● URAIAN TUGAS: Lanjutkan teks di bawah tentang caleg DPR yang maju di dapil di luar domisilinya, mulai setelah kalimat terakhirnya.

● POTONGAN TEKS:
----

Pemilu 2024 adalah kali keempat Meutya Hafid berjibaku sebagai calon legislatif (caleg) DPR. Di empat pemilu, mantan pembawa berita Metro TV tersebut maju di daerah pemilihan (dapil) Sumatera Utara I. Dapil ini meliputi Kota Medan, Kota Tebing Tinggi, Kabupaten Deli Serdang, dan Kabupaten Serdang Bedagai.
Kendati mewakili dapil di tanah Batak, Meutya tidak memiliki relasi kultural dengan Sumatera Utara. Politisi Golkar ini lahir di Bandung, tumbuh besar di Jakarta hingga SMP, melanjutkan SMA di Singapura, dan berkuliah di University of New South Wales Australia. Saat ini, Meutya berdomisili di Jakarta bersama suami dan anaknya.
Meski bukan penduduk di dapilnya, Meutya berhasil melenggang ke Senayan pada tiga kali pemilihan. Pada Pemilu 2024, dia diprediksi kembali duduk sebagai wakil rakyat setelah memperoleh 147.004 suara. Sekaligus menjadi satu-satunya perempuan dari dapil Sumatera Utara I.
“Memang masalah domisili (yang tidak sesuai dapil) itu yang banyak dipakai oleh lawan untuk menyerang saya,” kata Ketua Komisi I DPR RI 2019-2024 ini ketika ditemui di salah satu kedai kopi di kawasan Cikajang, Kebayoran Baru, Jakarta Selatan pada 19 Februari 2024 lalu.
Asandra Salsabila, caleg dari Partai Persatuan Pembangunan (PPP) memiliki pengalaman serupa. Perempuan berusia 25 tahun ini tumbuh besar dan bersekolah di Jakarta, lalu melanjutkan kuliah di Singapura. Saat ini, dia berdomisili di Jakarta Selatan sesuai KTP-nya. Seperti Meutya, Asandra maju di luar domisilinya yaitu di dapil Jawa Timur V yang meliputi Kota Malang, Kabupaten Malang, dan Kota Batu.

----

● KUMPULAN DATA:
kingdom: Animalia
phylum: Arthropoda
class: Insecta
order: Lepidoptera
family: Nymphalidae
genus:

----

● JAWABAN YANG DIHARAPKAN:
Berbeda dengan Meutya, Asandra masih memiliki hubungan dengan dapilnya. Kakeknya berasal dari Malang dan ayahnya membuka sebuah sekolah dasar di kota apel tersebut. Lantaran jarak domisili dan dapil yang jauh, Asandra terpaksa mengundurkan diri dari pekerjaannya di Jakarta. Keputusan ini diambilnya agar memiliki waktu lebih banyak untuk mengenal konstituennya.
“Lima hari di Malang, dua hari di Jakarta. Tur ke setiap kecamatan,” katanya saat diwawancara virtual pada Januari 2024 lalu.
Partai yang Menentukan Dapil
Meutya dan Asandra mengakui partai yang menentukan dapil. Saat pertama kali menjajal sebagai calon legislator pada 2009, dapil Meutya diatur oleh Ketua Badan Pemenangan Pemilu Golkar saat itu Burhanuddin Napitupulu (alm). Burhanuddin maju di dapil yang sama dengan nomor urut satu, Meutya di nomor 2.
“Saya tidak bisa memilih dapil, partai punya pemikirannya sendiri,” kata ujar Meutya.
Dia gagal terpilih pada Pemilu 2009. Burhanuddin memperoleh suara terbanyak, Meutya kedua. Namun, dia menjadi anggota DPR pengganti antar waktu (PAW) ketika Burhanuddin wafat pada 2010.
Tiga periode menjadi anggota DPR, Meutya tetap tidak bisa memilih dapil. Menurutnya, keputusan partai untuk memaksimalkan kemenangan di pemilu. “Ketika kita ditunjuk di situ (dapil), ya kita komit,” katanya.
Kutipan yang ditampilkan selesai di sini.